In the aftermath of the alleged chemical attack, Assad denied responsibility and accused U.S. officials of spreading lies without providing evidence. In an interview Thursday, the Syrian president described the Aug. 21 attack as a “U.S.-organized provocation.”

Speaking to Russia’s state Rossiya 24 news channel, Assad agreed to a Russian plan to secure and destroy his chemical weapons but said the proposal would work only if the U.S. halts threats of military action.

Assad also said his government will start submitting data on its chemical weapons stockpile a month after signing the convention banning such weapons.

Russian President Vladimir Putin hailed Syria’s move, telling an international security gathering on Friday in Kyrgyzstan that joining the Chemical Weapons Convention has proven Damascus’ good faith.

It shows that Syria has “serious intentions to embark on that path,” Putin said at the summit dominated by Russia, China and Iran, all Assad allies.

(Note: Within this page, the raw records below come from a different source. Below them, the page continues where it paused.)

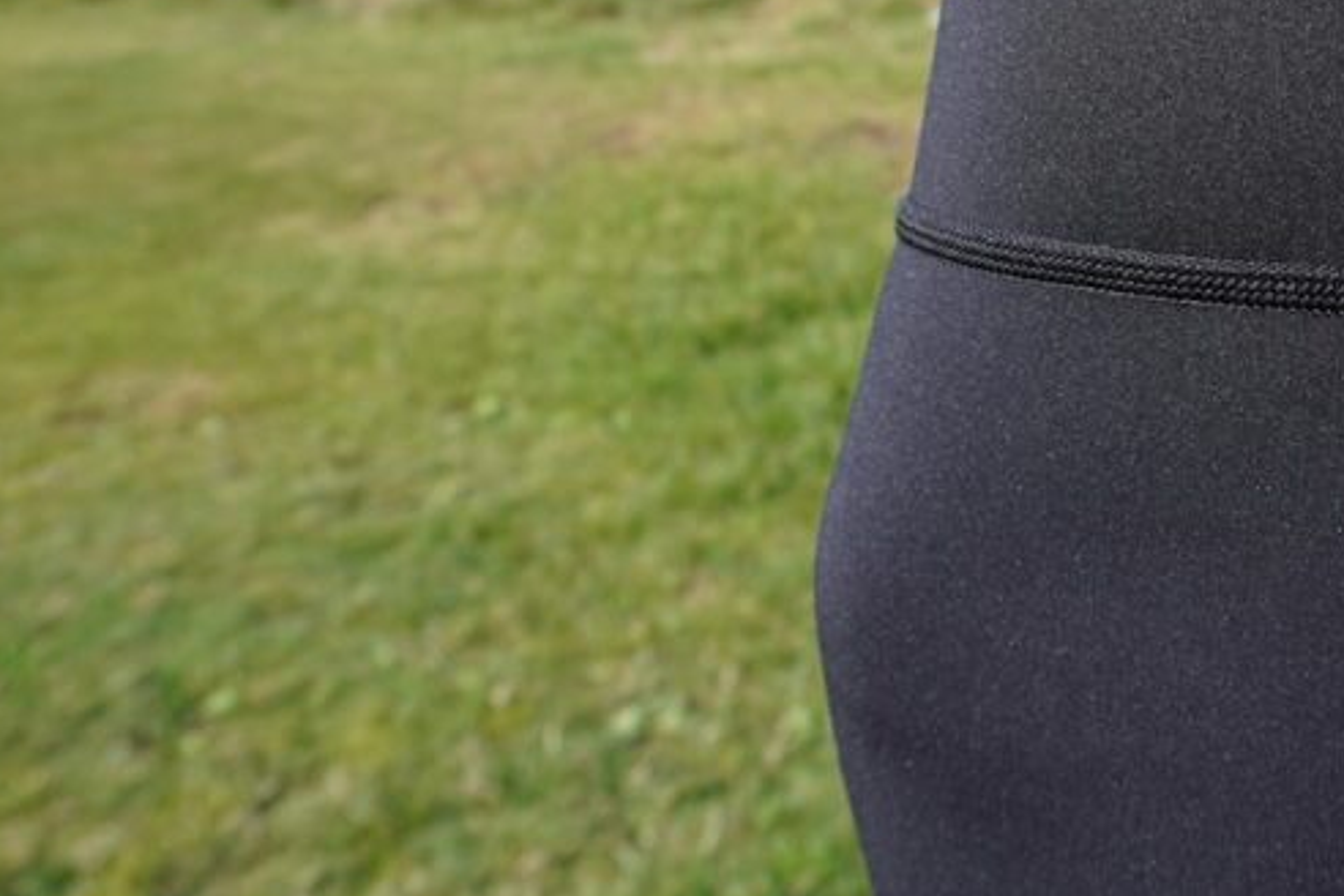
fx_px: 1867
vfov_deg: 25.8
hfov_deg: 37.9
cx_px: 1112
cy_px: 23
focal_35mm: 50
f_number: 6.3
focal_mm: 16
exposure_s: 1/160
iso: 100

On Monday, Russia proposed that Syria avoid a U.S. military strike by surrendering control over its chemical weapons to the international community for eventual dismantling. Damascus quickly jumped at the offer and top U.S. and Russian diplomats opened talks in Geneva on Thursday to discuss the specifics.

U.S. Secretary of State John Kerry and a team of U.S. experts were to meet their Russian counterparts Friday for the second day of talks on a plan how some 1,000 tons of chemical weapons stocks and precursor materials as well as potential delivery systems could be safely inventoried and isolated under international control.

Russia, backed by China, has repeatedly used veto power at the Security Council to block resolutions calling for sanctions against Assad’s regime.